Questions & Answers about Min kusin bor nära sjön.
Swedish possessive pronouns agree with the gender and number of the noun, not with the owner.
- min = my (for en-words, singular)
- mitt = my (for ett-words, singular)
- mina = my (for all plural nouns, en or ett)
Since kusin is an en-word and it is singular, you must use min:
- min kusin = my cousin
- mitt hus = my house (hus is an ett-word)
- mina kusiner = my cousins (plural)
Yes, kusin is gender-neutral. It simply means “cousin,” regardless of whether the person is male or female.
If you need to be specific, you can say:
- kvinnlig kusin / tjejkusin (informal) = female cousin
- manlig kusin / killkusin (informal) = male cousin
But in normal conversation, Swedes usually just say kusin and rely on context.
Swedish has two common verbs often translated as “to live”:
- bo(r) – to live in the sense of reside, have one’s home somewhere.
- Min kusin bor nära sjön. = My cousin lives (resides) near the lake.
- leva(r) – to be alive or to “live” in a more abstract sense (live your life).
- Han lever fortfarande. = He is still alive.
- Hon vill leva fullt ut. = She wants to live life to the fullest.
Because the sentence is about where someone resides, bor is the correct choice.
Yes, Bor min kusin nära sjön? is perfectly correct, but it is a question.
Swedish word order is similar to English:
- Statement: Subject – Verb – (Object / other info)
- Min kusin bor nära sjön.
- Yes–no question: Verb – Subject – (Object / other info)
- Bor min kusin nära sjön? = Does my cousin live near the lake?
So the original sentence is a statement. If you switch bor and min kusin, it becomes a yes–no question.
In this sentence, nära works like a preposition/adverb of place meaning “near” or “close (by).”
- nära sjön = near the lake
You do not normally add till here. Nära till appears in a different pattern, for example when talking about distance to something abstract:
- Det är nära till stan. = It is a short distance to town.
But when you directly follow with a noun as a location, you typically say:
- nära sjön
- nära skolan
- nära centrum
So Min kusin bor nära sjön is the natural phrasing.

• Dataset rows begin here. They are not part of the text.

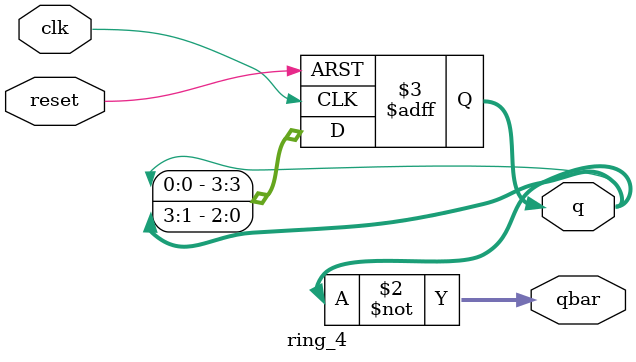
<source format=v>
`timescale 1ns / 1ps

module ring_4(
    input clk,
    input reset,
    output reg [3:0] q,
    output wire [3:0] qbar
);
    always @(posedge clk or posedge reset) begin
        if (reset) begin
            q <= 4'b1000;
            end
        else
            q <= {q[0], q[3:1]};
    end
        assign qbar = ~q;

endmodule

</source>
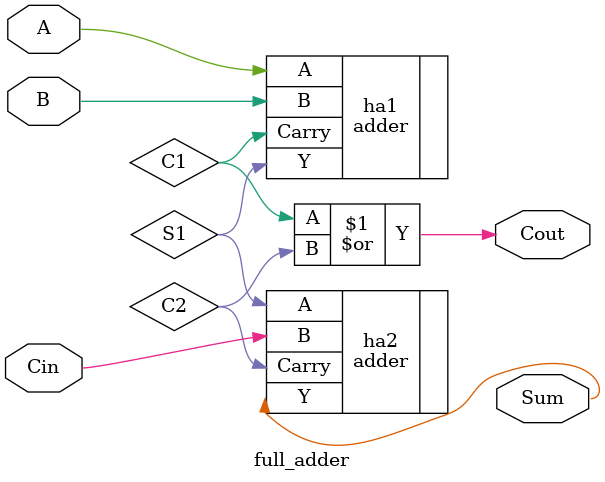
<source format=v>
module full_adder (
    // Declare inputs
    input A,
    input B,
    input Cin,
    // Declare outputs
    output Sum,
    output Cout
);

    wire S1, C1, C2;

    // First half adder
    adder ha1 (
        .A(A),
        .B(B),
        .Y(S1),
        .Carry(C1)
    );

    // Second half adder
    adder ha2 (
        .A(S1),
        .B(Cin),
        .Y(Sum),
        .Carry(C2)
    );

    assign Cout = C1 | C2;

endmodule
</source>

The -n at the end makes the noun definite: it corresponds to “the” in English.
- en sjö = a lake (indefinite)
- sjön = the lake (definite)
So:
- Min kusin bor nära en sjö. = My cousin lives near a lake.
- Min kusin bor nära sjön. = My cousin lives near the lake (a specific one you have in mind).
Swedish usually marks definiteness by a suffix on the noun (and sometimes also a definite article before it: den/det/de in more complex noun phrases).
You need to make both the possessive and the noun plural:
- Mina kusiner bor nära sjön.
Changes:
- min → mina (because the noun is now plural)
- kusin → kusiner (regular plural for many en-words: -er)
- bor stays the same (same form for all persons in the present)
- sjön stays the same (still “the lake,” singular definite)
Yes, there is a nuance:
- nära sjön – near the lake, in the general area, not necessarily right on the shore.
- vid sjön – by/at the lake, more directly next to it or right on the lakeside.
Examples:
Min kusin bor nära sjön.
= My cousin lives near the lake (perhaps a few streets away).Min kusin bor vid sjön.
= My cousin lives by the lake (probably with the lake right outside or very close).
Both are correct; which one you choose depends on how close you want to imply.
Sjön is tricky for English speakers because of:
sj sound:
- It is a voiceless fricative produced further back in the mouth or throat.
- A rough approximation is something between English “sh” and the German “ch” in “Bach”, but with the tongue further back.
- It varies by region, but you never pronounce it like s + j separately.
ö sound:
- Similar to the vowel in British English “bird” or “fur”, but with rounded lips.
- Try saying the vowel in “bird” while rounding your lips like when you say “o.”
Final -n:
- A normal n at the end, as in English “man.”
Very approximate breakdown:
- sjön ≈ [ɧœn] in IPA.
So sjön is one syllable, with the sj sound at the start, then the ö vowel, then n.
Sjö is an en-word. That determines its definite and plural forms:
- Indefinite singular: en sjö = a lake
- Definite singular: sjön = the lake
- Indefinite plural: sjöar = lakes
- Definite plural: sjöarna = the lakes
Because it is an en-word, you say:
- en sjö, sjön
- min sjö (my lake – theoretically)
- den här sjön (this lake)
This is also why in the original sentence, if you changed my cousin to my lake (just for grammar’s sake), it would be Min sjö ligger nära sjön, not Mitt sjö.